The two companies, Johnson & Johnson and Bayer, are said to have misled editors at The New England Journal of Medicine in regards to their anticlotting drug, Xarelto. The claim that was filed in a New Orleans federal court stated that the published letter in the journal, written by researchers at Duke University, had left out critical lab data.
Xarelto, a best selling drug in a new category of drugs which seek to replace the blood thinner Warfarin, is considered to be a best selling drug with nearly $2 billion in sales last year in the United States.
Lawyers in the case have asked for documents associated with more than 5,000 lawsuits filed by patients and their loved ones after being harmed by Xarelto to be unsealed. Of those lawsuits, 500 cases involved death of the patient.
The two companies in question had hired the Duke Clinical Research Institute to run a three-year clinical trial, leading to the approval of Xarelto by regulators. However, since September, the results of the clinical trial have come under scrutiny after the companies’ notified regulators about the malfunction of a blood-testing device during the study.

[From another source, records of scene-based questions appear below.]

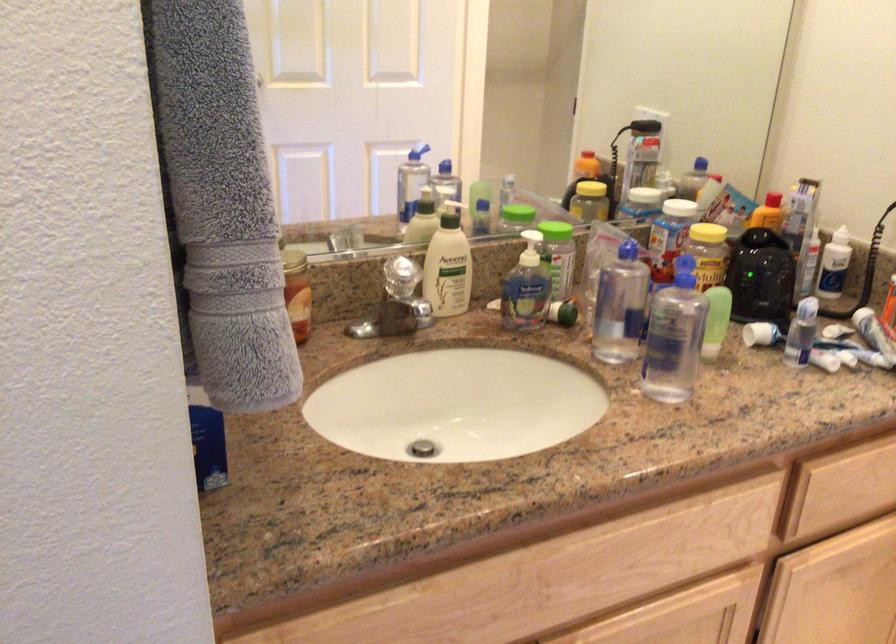
I want to click on white product tube, so click(x=839, y=339).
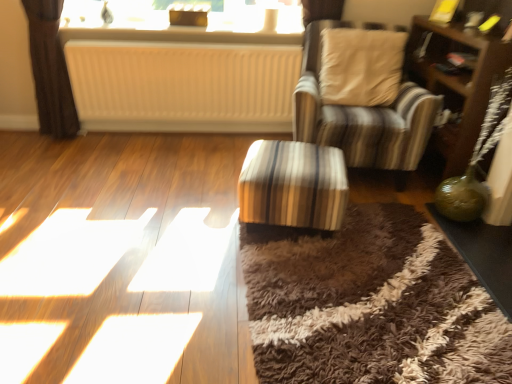
In order to face white textured radiator at upper center, should I rotate leftwards or rightwards?

You should rotate left by 9.498 degrees.

In order to click on striped fabric ottoman at center, positioned as the 2th table in right-to-left order in this screenshot , I will do `click(293, 185)`.

Image resolution: width=512 pixels, height=384 pixels. Identify the location of brown wooden dresser at right. (456, 82).

In order to face brown wooden dresser at right, should I rotate leftwards or rightwards?

A 24.354 degree turn to the right will do.

The image size is (512, 384). Find the location of `green glass table at lower right, arranged as the first table when viewed from the right`. green glass table at lower right, arranged as the first table when viewed from the right is located at coordinates (483, 254).

At what (x,y) coordinates should I click in order to perform the action: click on white ribbed radiator at center. Please return your answer as a coordinate pair (x, y). Looking at the image, I should click on (183, 86).

Is striped fabric ottoman at center, positioned as the 2th table in right-to-left order, taller or shorter than white textured radiator at upper center?

striped fabric ottoman at center, positioned as the 2th table in right-to-left order, is taller than white textured radiator at upper center.

Based on the photo, which point is more forward, [306,149] or [265,33]?

Positioned in front is point [306,149].

Measure the distance between striped fabric ottoman at center, positioned as the 2th table in right-to-left order, and white textured radiator at upper center.

They are 4.31 feet apart.

From the image's perspective, does striped fabric ottoman at center, which ranks as the first table in left-to-right order, appear lower than white textured radiator at upper center?

Yes, from the image's perspective, striped fabric ottoman at center, which ranks as the first table in left-to-right order, is beneath white textured radiator at upper center.

Does green glass table at lower right, the second table when ordered from left to right, have a larger size compared to white ribbed radiator at center?

No.

Considering the sizes of objects green glass table at lower right, the second table when ordered from left to right, and white ribbed radiator at center in the image provided, who is taller, green glass table at lower right, the second table when ordered from left to right, or white ribbed radiator at center?

white ribbed radiator at center is taller.

Which of these two, green glass table at lower right, arranged as the first table when viewed from the right, or white ribbed radiator at center, is wider?

green glass table at lower right, arranged as the first table when viewed from the right.

Could you measure the distance between striped fabric ottoman at center, positioned as the 2th table in right-to-left order, and white ribbed radiator at center?

striped fabric ottoman at center, positioned as the 2th table in right-to-left order, is 3.80 feet away from white ribbed radiator at center.

Does striped fabric ottoman at center, which ranks as the first table in left-to-right order, lie in front of white ribbed radiator at center?

That is True.

From the image's perspective, is striped fabric ottoman at center, which ranks as the first table in left-to-right order, located above white ribbed radiator at center?

No, from the image's perspective, striped fabric ottoman at center, which ranks as the first table in left-to-right order, is not above white ribbed radiator at center.

Can you confirm if striped fabric ottoman at center, positioned as the 2th table in right-to-left order, is bigger than white ribbed radiator at center?

No.

Is brown wooden dresser at right not close to striped fabric chair at center?

No, brown wooden dresser at right is in close proximity to striped fabric chair at center.

Does point (468, 113) appear closer or farther from the camera than point (303, 63)?

Clearly, point (468, 113) is closer to the camera than point (303, 63).

Is brown wooden dresser at right not within striped fabric chair at center?

Yes, brown wooden dresser at right is outside of striped fabric chair at center.

Which of these two, brown wooden dresser at right or striped fabric chair at center, is smaller?

brown wooden dresser at right.

Based on their positions, is white textured radiator at upper center located to the left or right of brown wooden dresser at right?

In the image, white textured radiator at upper center appears on the left side of brown wooden dresser at right.

The width and height of the screenshot is (512, 384). Find the location of `dresser located below the white textured radiator at upper center (from the image's perspective)`. dresser located below the white textured radiator at upper center (from the image's perspective) is located at coordinates (456, 82).

From a real-world perspective, which object stands above the other?

white textured radiator at upper center.

Looking at this image, how many degrees apart are the facing directions of white textured radiator at upper center and brown wooden dresser at right?

The facing directions of white textured radiator at upper center and brown wooden dresser at right are 87.6 degrees apart.

Where is `the 1st table below the striped fabric chair at center (from the image's perspective)`? This screenshot has width=512, height=384. the 1st table below the striped fabric chair at center (from the image's perspective) is located at coordinates (293, 185).

In the scene shown: Is striped fabric chair at center next to striped fabric ottoman at center, positioned as the 2th table in right-to-left order, and touching it?

No, striped fabric chair at center is not beside striped fabric ottoman at center, positioned as the 2th table in right-to-left order.

From a real-world perspective, is striped fabric chair at center positioned under striped fabric ottoman at center, positioned as the 2th table in right-to-left order, based on gravity?

No.

From the image's perspective, starting from the brown wooden dresser at right, which table is the 1st one below? Please provide its 2D coordinates.

[(293, 185)]

Which object is wider, brown wooden dresser at right or striped fabric ottoman at center, positioned as the 2th table in right-to-left order?

With larger width is striped fabric ottoman at center, positioned as the 2th table in right-to-left order.

Is striped fabric ottoman at center, positioned as the 2th table in right-to-left order, at the back of brown wooden dresser at right?

No, striped fabric ottoman at center, positioned as the 2th table in right-to-left order, is not at the back of brown wooden dresser at right.

From a real-world perspective, which is physically above, brown wooden dresser at right or striped fabric ottoman at center, which ranks as the first table in left-to-right order?

In real-world perspective, brown wooden dresser at right is above.

The height and width of the screenshot is (384, 512). What are the coordinates of `window behind the striped fabric ottoman at center, which ranks as the first table in left-to-right order` in the screenshot? It's located at (177, 26).

Identify the location of the 2nd table directly beneath the white ribbed radiator at center (from a real-world perspective). The width and height of the screenshot is (512, 384). (483, 254).

When comparing their distances from striped fabric ottoman at center, positioned as the 2th table in right-to-left order, does striped fabric chair at center or white textured radiator at upper center seem closer?

striped fabric chair at center is closer to striped fabric ottoman at center, positioned as the 2th table in right-to-left order.

When comparing their distances from striped fabric ottoman at center, positioned as the 2th table in right-to-left order, does striped fabric chair at center or white ribbed radiator at center seem closer?

striped fabric chair at center is positioned closer to the anchor striped fabric ottoman at center, positioned as the 2th table in right-to-left order.

Estimate the real-world distances between objects in this image. Which object is closer to white textured radiator at upper center, striped fabric ottoman at center, positioned as the 2th table in right-to-left order, or brown wooden dresser at right?

brown wooden dresser at right.

From the image, which object appears to be nearer to white ribbed radiator at center, white textured radiator at upper center or striped fabric ottoman at center, which ranks as the first table in left-to-right order?

white textured radiator at upper center is positioned closer to the anchor white ribbed radiator at center.

Which object lies nearer to the anchor point striped fabric ottoman at center, which ranks as the first table in left-to-right order, white textured radiator at upper center or white ribbed radiator at center?

white ribbed radiator at center is closer to striped fabric ottoman at center, which ranks as the first table in left-to-right order.

Considering their positions, is white ribbed radiator at center positioned further to striped fabric chair at center than brown wooden dresser at right?

Among the two, white ribbed radiator at center is located further to striped fabric chair at center.

Which object lies further to the anchor point brown wooden dresser at right, white textured radiator at upper center or white ribbed radiator at center?

Based on the image, white ribbed radiator at center appears to be further to brown wooden dresser at right.

From the image, which object appears to be nearer to green glass table at lower right, arranged as the first table when viewed from the right, striped fabric ottoman at center, which ranks as the first table in left-to-right order, or striped fabric chair at center?

striped fabric chair at center is closer to green glass table at lower right, arranged as the first table when viewed from the right.

What are the coordinates of `radiator between white textured radiator at upper center and striped fabric ottoman at center, which ranks as the first table in left-to-right order, vertically` in the screenshot? It's located at click(183, 86).

Find the location of `dresser between striped fabric chair at center and green glass table at lower right, arranged as the first table when viewed from the right, from top to bottom`. dresser between striped fabric chair at center and green glass table at lower right, arranged as the first table when viewed from the right, from top to bottom is located at coordinates (456, 82).

I want to click on chair between white ribbed radiator at center and green glass table at lower right, arranged as the first table when viewed from the right, so click(362, 118).

The width and height of the screenshot is (512, 384). What are the coordinates of `chair located between striped fabric ottoman at center, which ranks as the first table in left-to-right order, and brown wooden dresser at right in the left-right direction` in the screenshot? It's located at (362, 118).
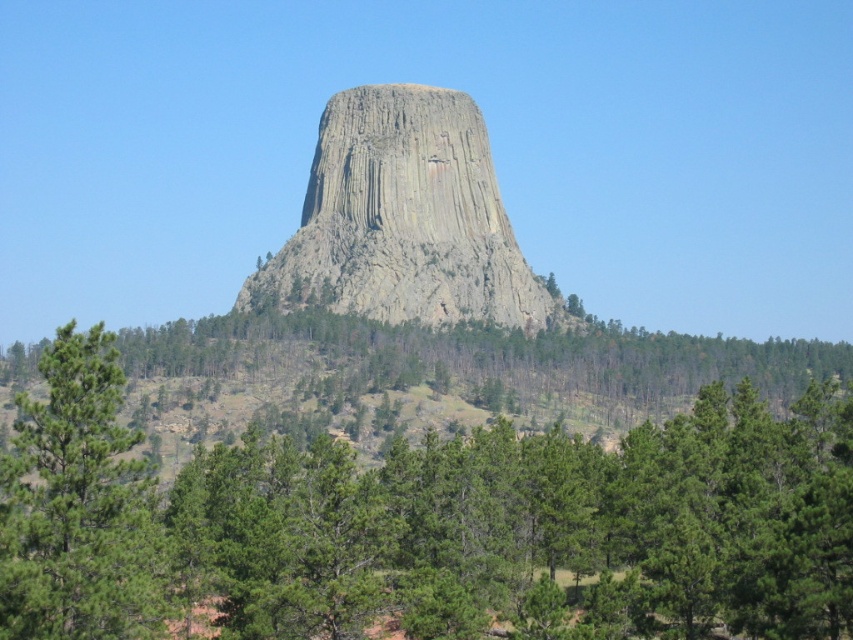
From the picture: Does green leafy tree at center have a smaller size compared to gray rock formation at center?

No, green leafy tree at center is not smaller than gray rock formation at center.

At what (x,y) coordinates should I click in order to perform the action: click on green leafy tree at center. Please return your answer as a coordinate pair (x, y). Image resolution: width=853 pixels, height=640 pixels. Looking at the image, I should click on (427, 524).

Is point (19, 552) positioned after point (364, 284)?

No, (19, 552) is closer to viewer.

Find the location of a particular element. This screenshot has width=853, height=640. green leafy tree at center is located at coordinates (427, 524).

Is gray rock formation at center behind green matte tree at lower left?

Yes, gray rock formation at center is further from the viewer.

Does gray rock formation at center appear under green matte tree at lower left?

No.

This screenshot has height=640, width=853. What are the coordinates of `gray rock formation at center` in the screenshot? It's located at (402, 218).

Is green leafy tree at center positioned before green matte tree at lower left?

No.

Does point (306, 572) lie in front of point (32, 628)?

No, it is behind (32, 628).

Which is behind, point (45, 432) or point (115, 602)?

Point (45, 432)

This screenshot has width=853, height=640. Identify the location of green leafy tree at center. (427, 524).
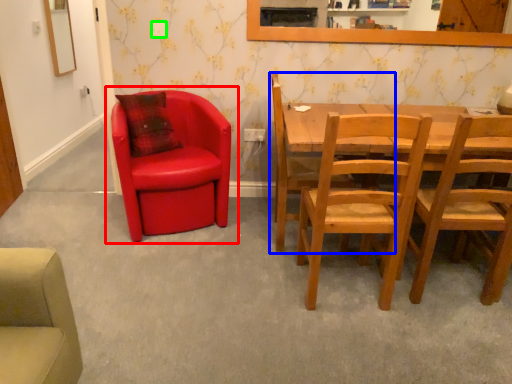
Question: Which object is positioned closest to chair (highlighted by a red box)? Select from chair (highlighted by a blue box) and power outlet (highlighted by a green box).

Choices:
 (A) chair
 (B) power outlet

Answer: (A)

The trial compared the number of bleeding events and strokes that were experienced by patients taking Xarelto to those using Warfarin. The concern lies in the possibility that the faulty results may have led doctors to give patients the wrong dose of Warfarin, which may have favored Xarelto.
According to The Times, Duke researchers “published an analysis” in The New England Journal of Medicine concluding that the results of the trial were not impacted by the malfunctioning device in question.